A machine-checked solution to the Jacobians challenge

6.23. MappingDegree.DegreeWellDefined🔗

Jacobians.MappingDegree.DegreeWellDefinedsource

degreeFiber_eq_card_of_regular_witness

Witness independence of degreeFiber.
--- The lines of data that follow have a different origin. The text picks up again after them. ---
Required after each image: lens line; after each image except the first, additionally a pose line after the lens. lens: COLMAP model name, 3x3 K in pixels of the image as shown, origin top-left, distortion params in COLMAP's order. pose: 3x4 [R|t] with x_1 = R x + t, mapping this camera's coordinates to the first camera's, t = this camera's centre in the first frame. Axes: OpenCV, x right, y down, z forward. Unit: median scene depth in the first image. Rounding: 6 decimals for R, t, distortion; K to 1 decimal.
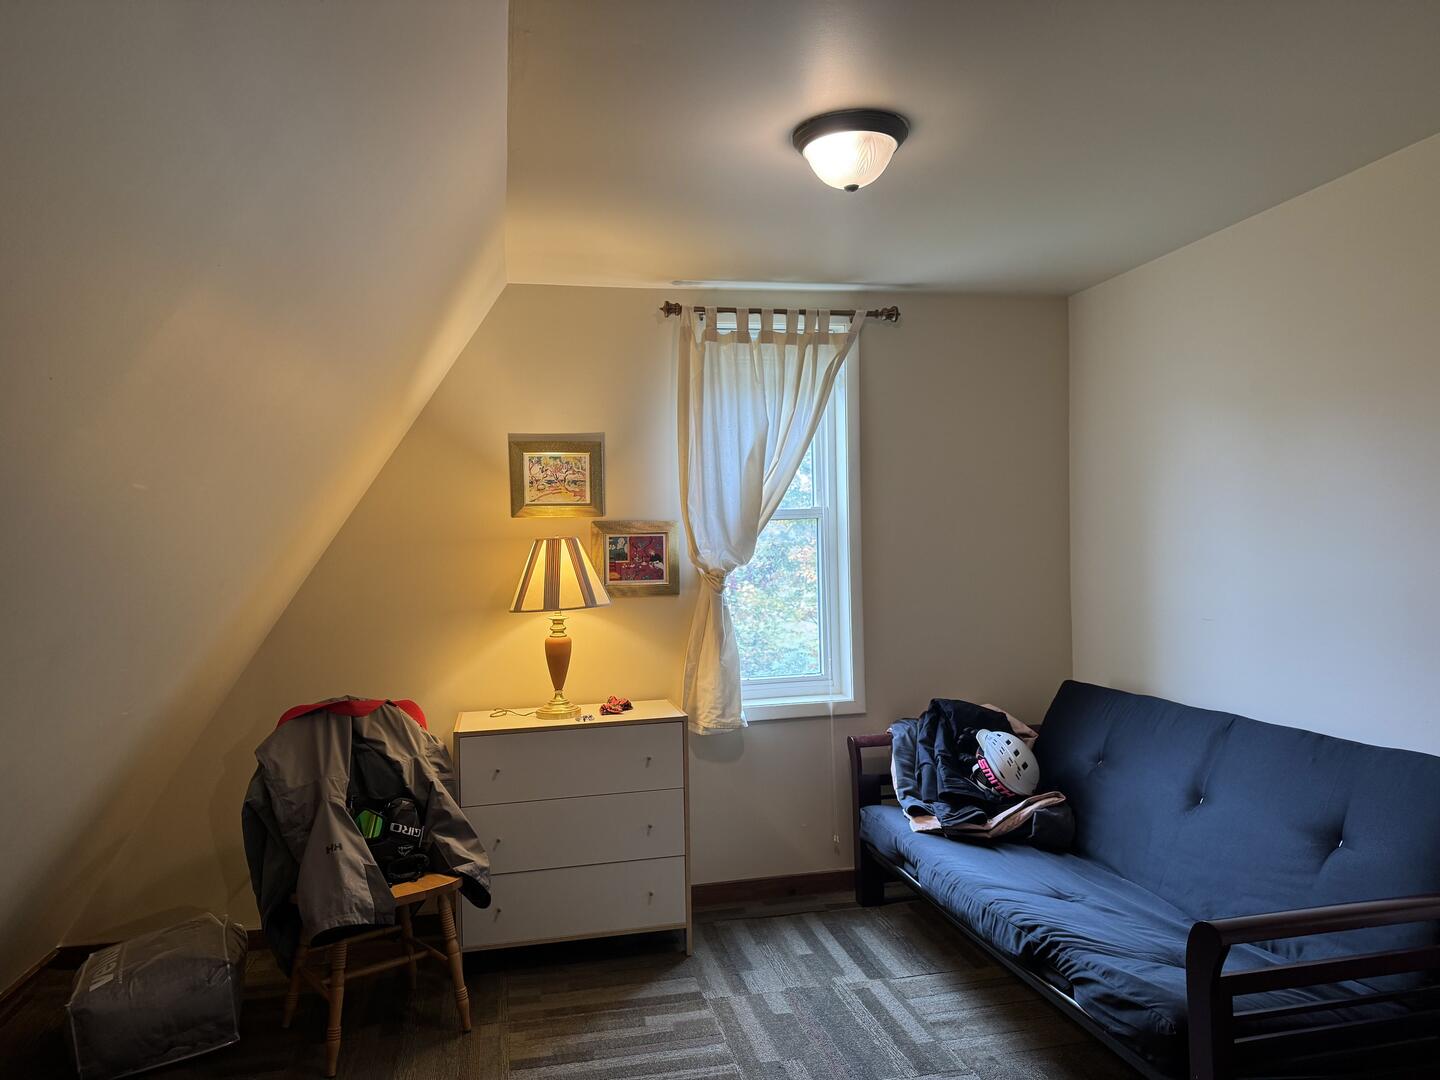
lens RADIAL K [[1007.2, 0, 716.3], [0, 1007.2, 530.7], [0, 0, 1]] dist [0.089764, -0.109001]
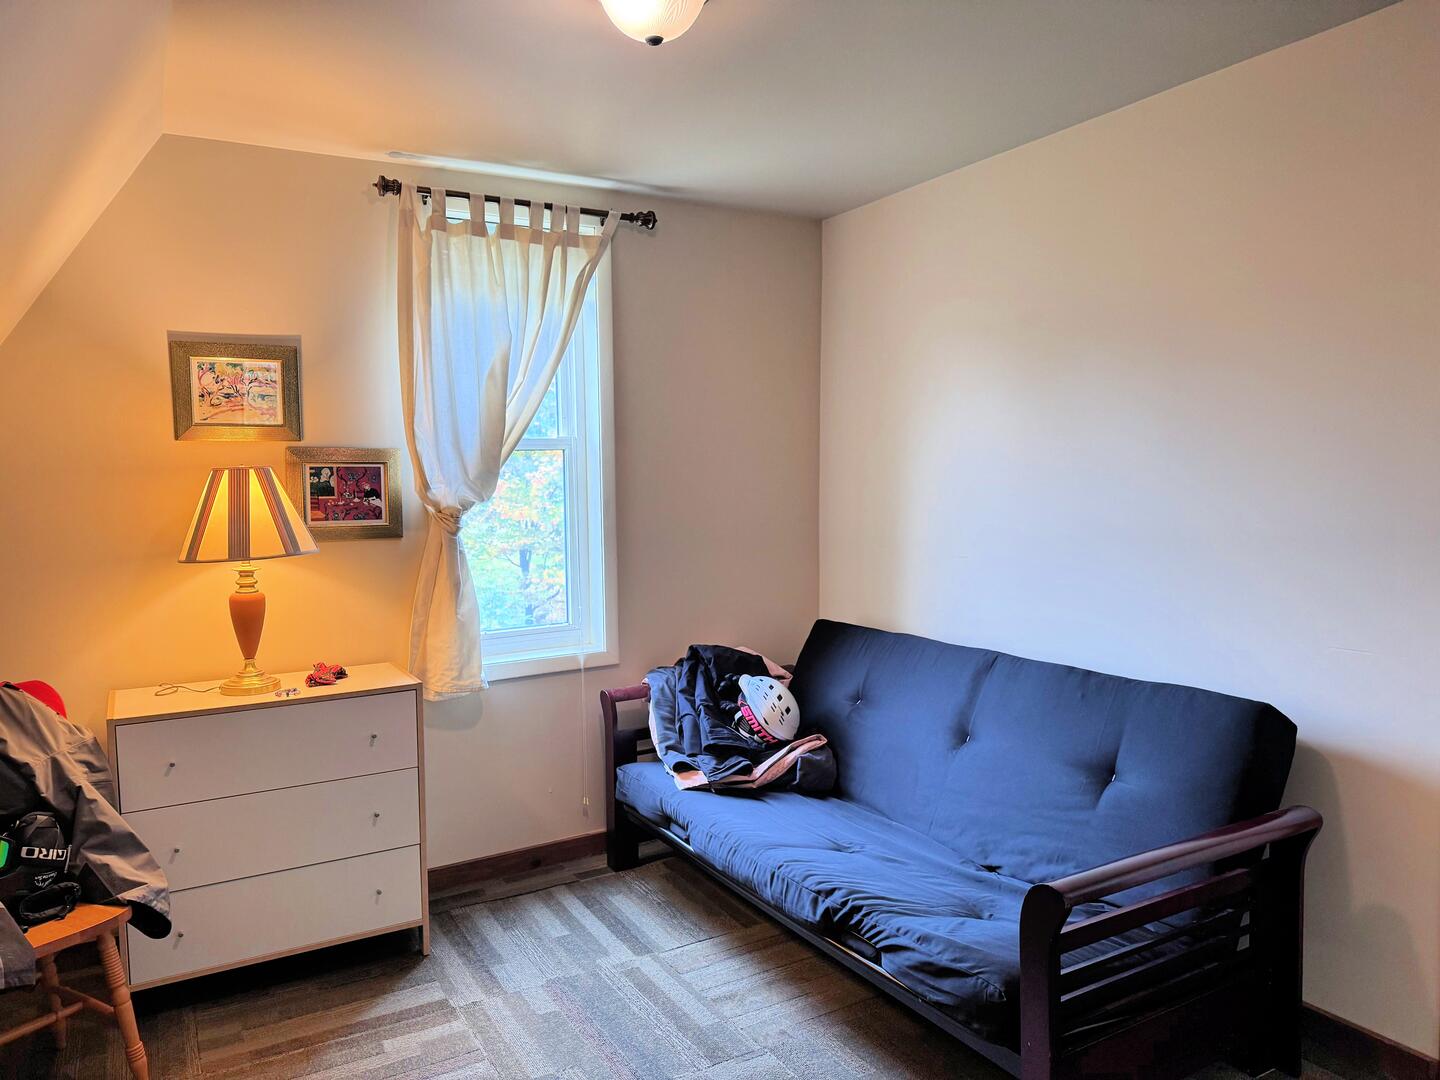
lens RADIAL K [[1007.2, 0, 717.2], [0, 1007.2, 540.7], [0, 0, 1]] dist [0.089764, -0.109001]
pose [[0.950230, -0.012160, 0.311311, -0.055371], [-0.012263, 0.997004, 0.076374, -0.001548], [-0.311307, -0.076391, 0.947234, 0.128284]]
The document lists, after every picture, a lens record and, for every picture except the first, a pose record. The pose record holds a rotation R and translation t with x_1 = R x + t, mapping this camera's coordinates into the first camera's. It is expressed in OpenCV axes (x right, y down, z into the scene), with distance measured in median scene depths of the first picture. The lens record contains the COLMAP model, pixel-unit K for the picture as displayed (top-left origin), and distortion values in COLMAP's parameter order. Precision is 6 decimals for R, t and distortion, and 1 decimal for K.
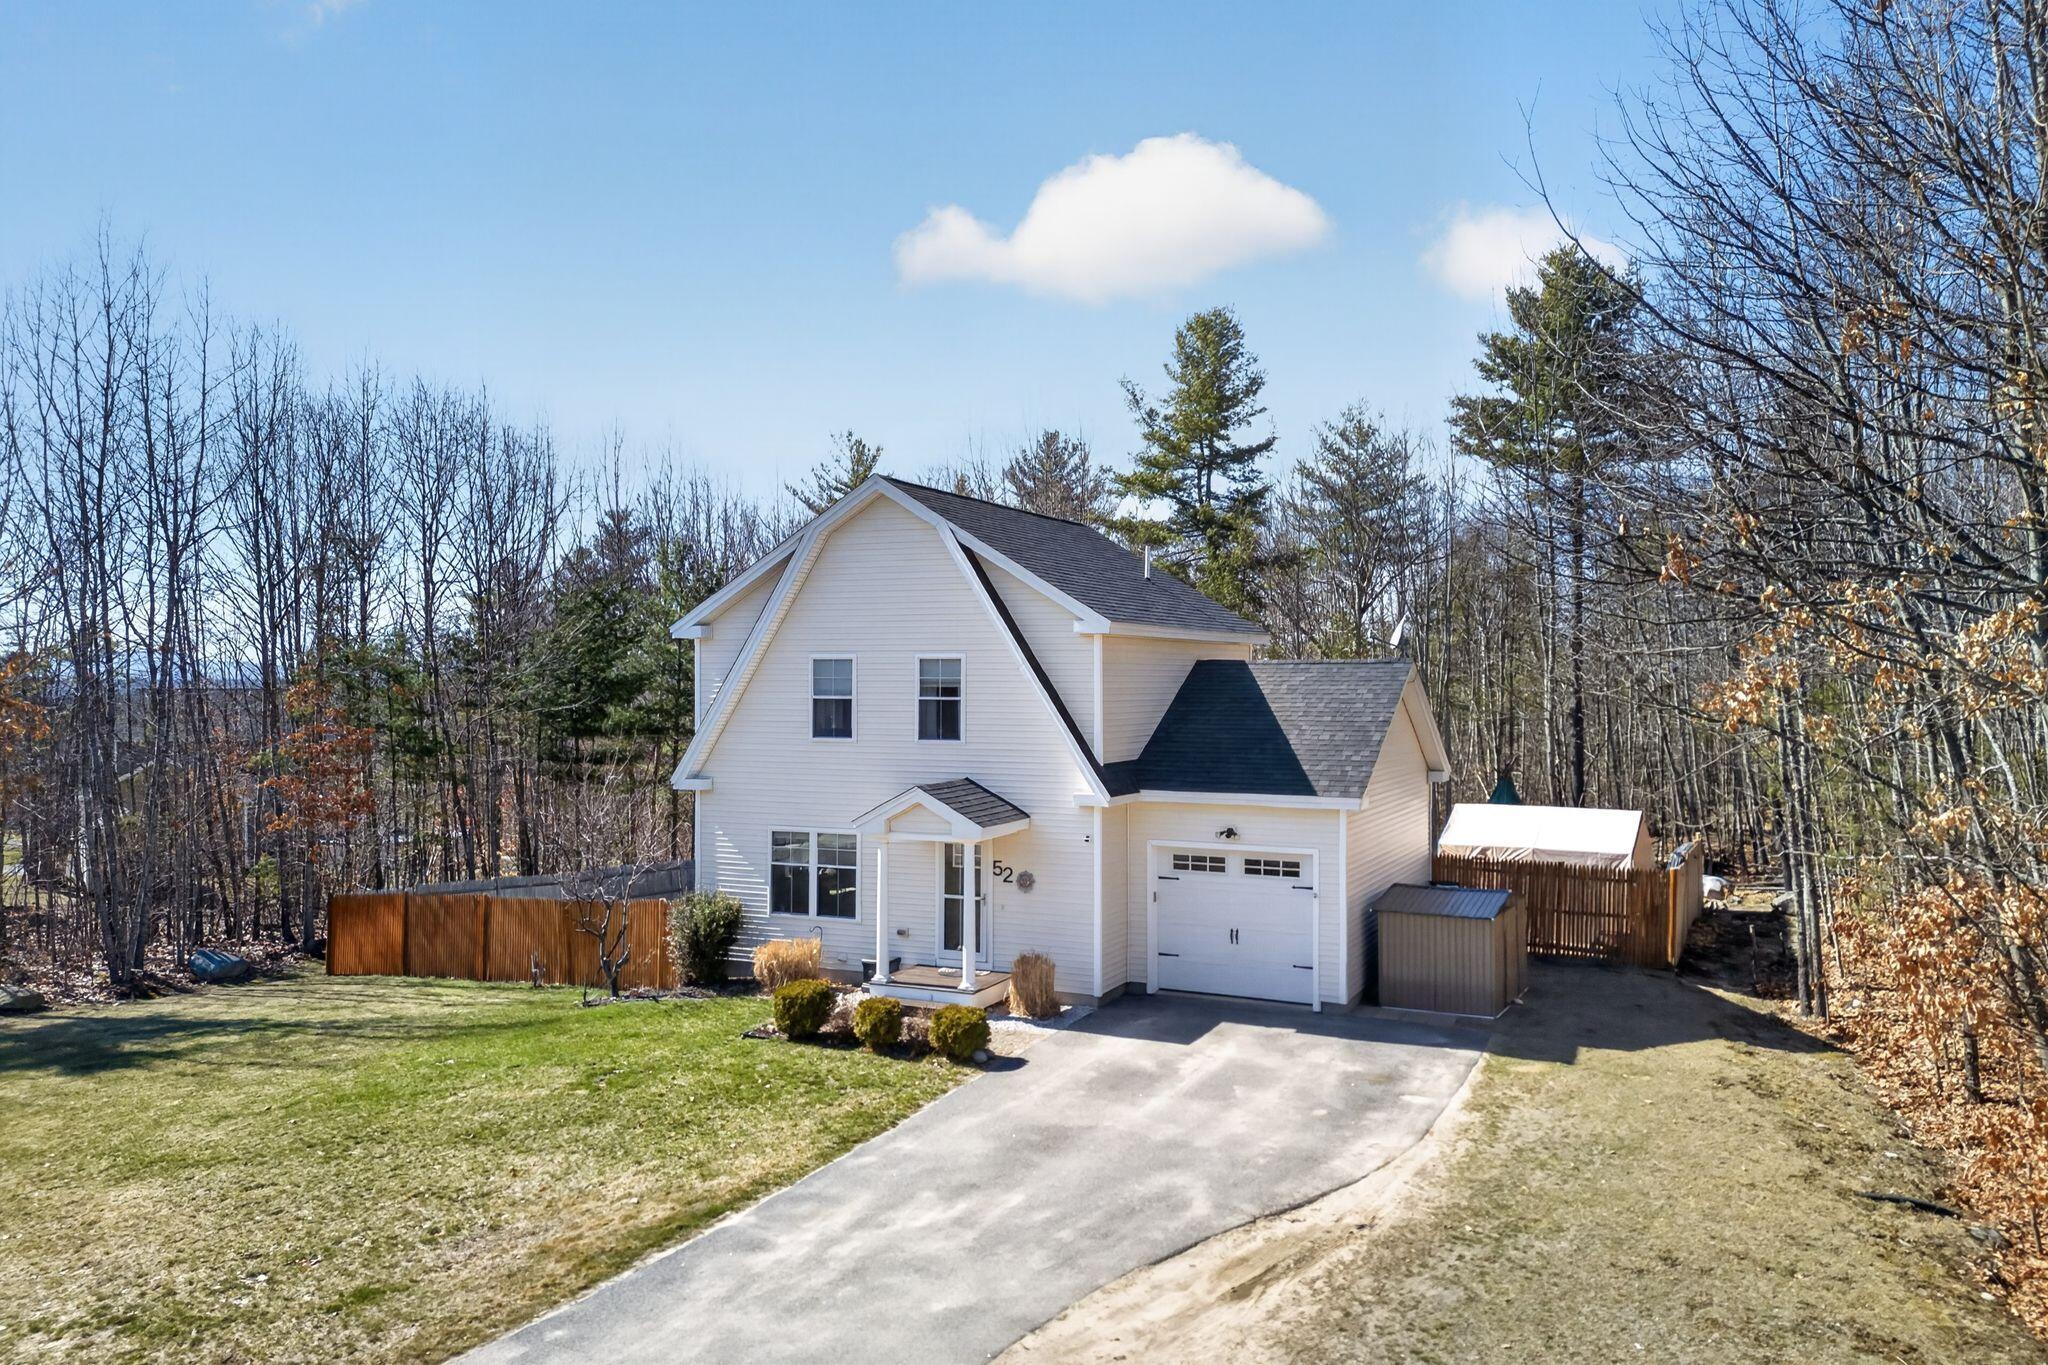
lens RADIAL K [[1473.7, 0, 1028.9], [0, 1473.7, 681.0], [0, 0, 1]] dist [0.011508, 0.001686]
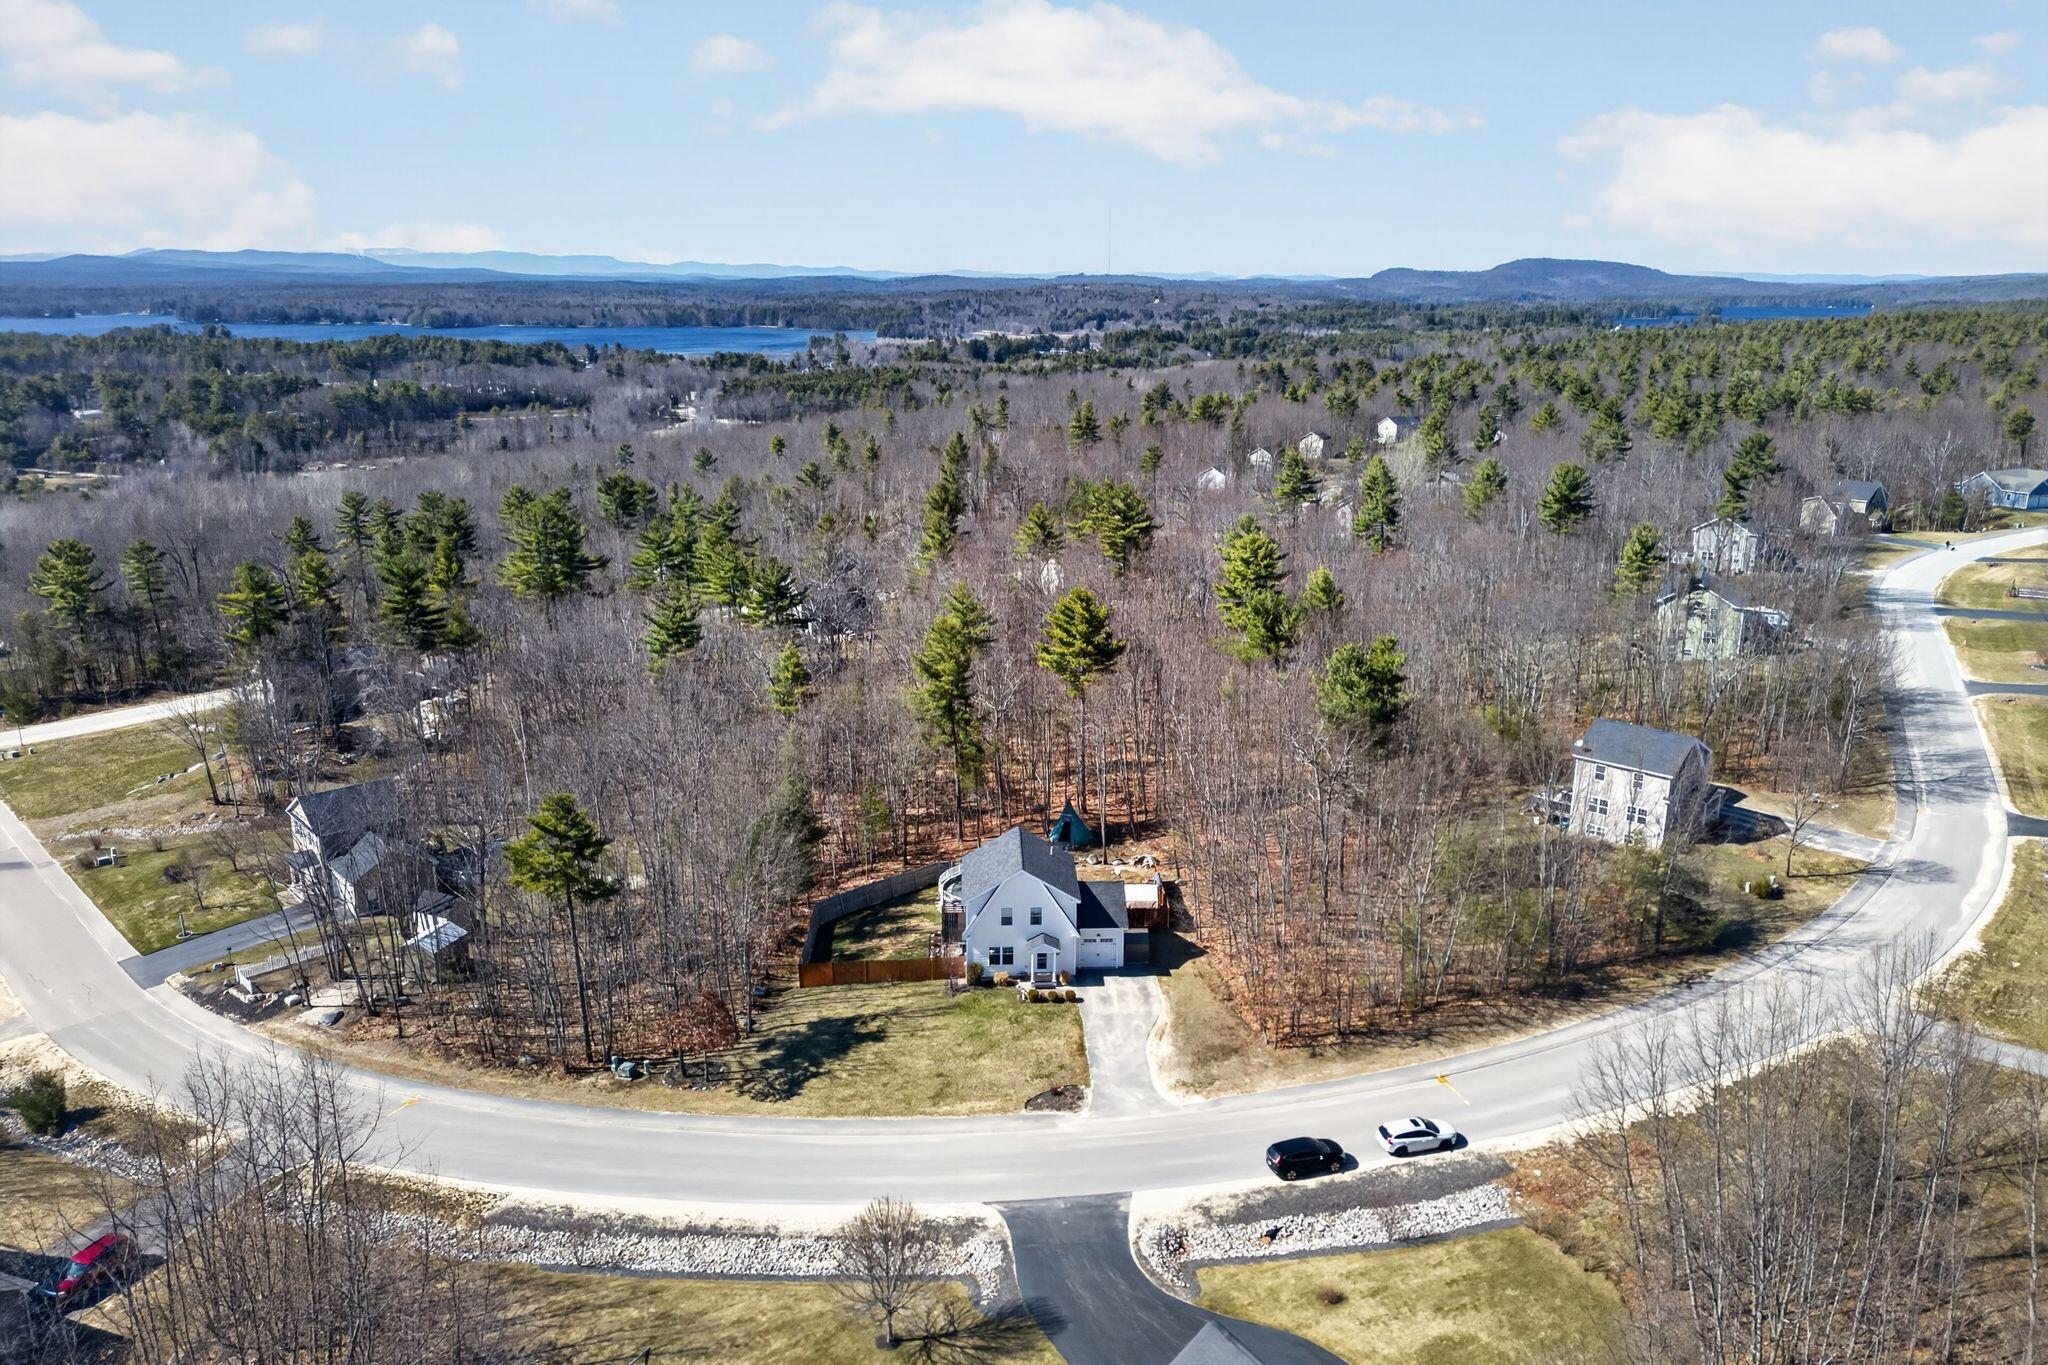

For any RegularValueWitnessReg f, the chosen witness's card equals degreeFiber f hf.

theorem degreeFiber_eq_card_of_regular_witness
    {X : Type u} [TopologicalSpace X] [T2Space X] [CompactSpace X] [ConnectedSpace X]
    [ChartedSpace ℂ X] [IsManifold 𝓘(ℂ) ω X]
    {Y : Type v} [TopologicalSpace Y] [T2Space Y] [CompactSpace Y] [ConnectedSpace Y]
    [ChartedSpace ℂ Y] [IsManifold 𝓘(ℂ) ω Y]
    (f : X → Y) (hf : ContMDiff 𝓘(ℂ) 𝓘(ℂ) ω f)
    (hnc : ¬ Jacobians.Discharge.IsConstantMap f)
    (w : Jacobians.Discharge.ContMDiff.RegularValueWitnessReg f) :
    Jacobians.Discharge.ContMDiff.degreeFiber f hf = w.card